Now And Zen
The problem with dichotomy is that it deludes most of us into thinking between what we think is right and wrong. The labels that we put in a certain box end up becoming the baggage we are often not aware we are carrying. To help your enlightenment, here’s …
A MUDDY KOAN
Tanzan and Ekido were walking together down a muddy road in the rain. Coming around a bend in the road, they arrived at a small, swift stream, where a lovely young girl in full dress kimono stood crying.
“Why are you crying?” asked Tanzan.
In between tears, the girl explained that she was due at a wedding in a village on the far side of the stream, but to cross the stream meant to ruin her kimono and, needless to say, her entrance.
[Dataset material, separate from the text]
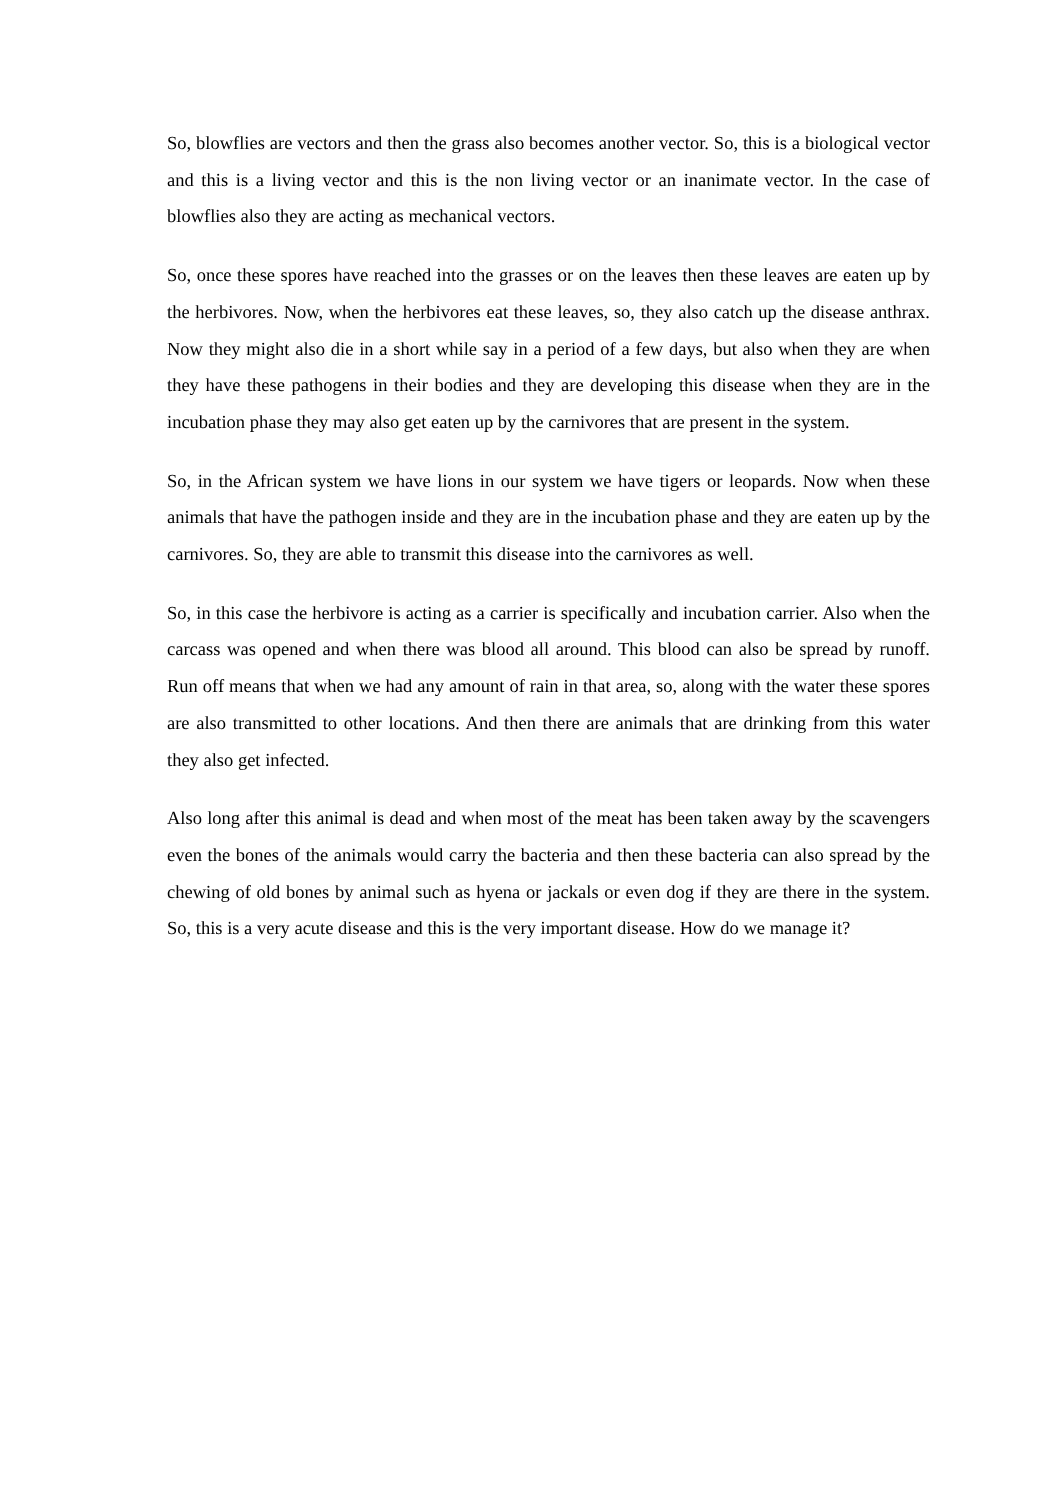So, blowflies are vectors and then the grass also becomes another vector. So, this is a biological vector and this is a living vector and this is the non living vector or an inanimate vector. In the case of blowflies also they are acting as mechanical vectors.
So, once these spores have reached into the grasses or on the leaves then these leaves are eaten up by the herbivores. Now, when the herbivores eat these leaves, so, they also catch up the disease anthrax. Now they might also die in a short while say in a period of a few days, but also when they are when they have these pathogens in their bodies and they are developing this disease when they are in the incubation phase they may also get eaten up by the carnivores that are present in the system.
So, in the African system we have lions in our system we have tigers or leopards. Now when these animals that have the pathogen inside and they are in the incubation phase and they are eaten up by the carnivores. So, they are able to transmit this disease into the carnivores as well.
So, in this case the herbivore is acting as a carrier is specifically and incubation carrier. Also when the carcass was opened and when there was blood all around. This blood can also be spread by runoff. Run off means that when we had any amount of rain in that area, so, along with the water these spores are also transmitted to other locations. And then there are animals that are drinking from this water they also get infected.
Also long after this animal is dead and when most of the meat has been taken away by the scavengers even the bones of the animals would carry the bacteria and then these bacteria can also spread by the chewing of old bones by animal such as hyena or jackals or even dog if they are there in the system. So, this is a very acute disease and this is the very important disease. How do we manage it?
“Come on, girl.” said Tanzan. With that, he hoisted the girl on his back, waded across the stream, and deposited her on the far side, high, dry, and happy. She went off to the wedding, there presumably to catch the bouquet and/or get drunk.
Tanzan and Ekido continued on down the road.
Ekido held his tongue until that night when they reached a lodging temple. Then he could no longer restrain himself. “We monks don’t go near women,” he told Tanzan, “especially not young and lovely ones. Our order forbids it. Yet you carried that girl across the stream. Why did you carry that girl?”
“I left the girl at the stream,” replied Tanzan. “You mean you’re still carrying her?”